- SOURCE INFORMATION
▬▬▬▬▬▬

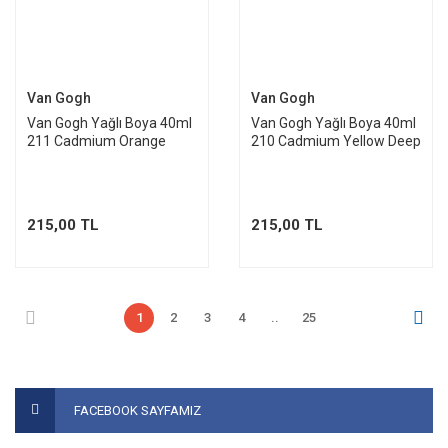
Van Gogh
Van Gogh
Van Gogh Yağlı Boya 40ml
Van Gogh Yağlı Boya 40ml
211 Cadmium Orange
210 Cadmium Yellow Deep
215,00 TL
215,00 TL
1
2
3
4
..
25
FACEBOOK SAYFAMIZ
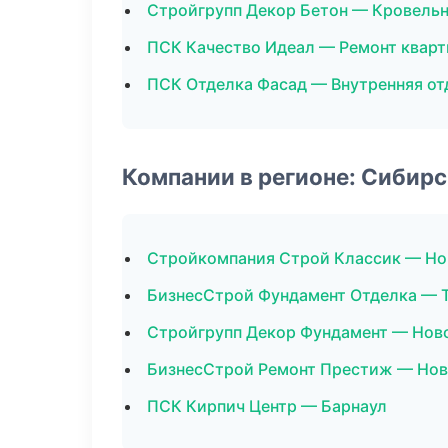
Стройгрупп Декор Бетон — Кровель
ПСК Качество Идеал — Ремонт кварт
ПСК Отделка Фасад — Внутренняя от
Компании в регионе: Сибир
Стройкомпания Строй Классик — Н
БизнесСтрой Фундамент Отделка — 
Стройгрупп Декор Фундамент — Нов
БизнесСтрой Ремонт Престиж — Но
ПСК Кирпич Центр — Барнаул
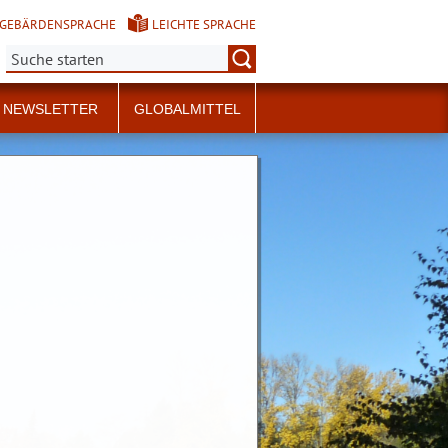
GEBÄRDENSPRACHE
LEICHTE SPRACHE
Suche:
NEWSLETTER
GLOBALMITTEL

▬▬▬▬▬▬

- WORK ITEM
Extract every line of text read from the rows above, reproducing each line as it appears, and leave the pictures out of your answer.

- SOLUTION FOR THIS PROBLEM
Van Gogh
Van Gogh
Van Gogh Yağlı Boya 40ml
Van Gogh Yağlı Boya 40ml
211 Cadmium Orange
210 Cadmium Yellow Deep
215,00 TL
215,00 TL
1
2
3
4
..
25
FACEBOOK SAYFAMIZ
Стройгрупп Декор Бетон — Кровель
ПСК Качество Идеал — Ремонт кварт
ПСК Отделка Фасад — Внутренняя от
Компании в регионе: Сибир
Стройкомпания Строй Классик — Н
БизнесСтрой Фундамент Отделка — 
Стройгрупп Декор Фундамент — Нов
БизнесСтрой Ремонт Престиж — Но
ПСК Кирпич Центр — Барнаул
GEBÄRDENSPRACHE
LEICHTE SPRACHE
Suche:
NEWSLETTER
GLOBALMITTEL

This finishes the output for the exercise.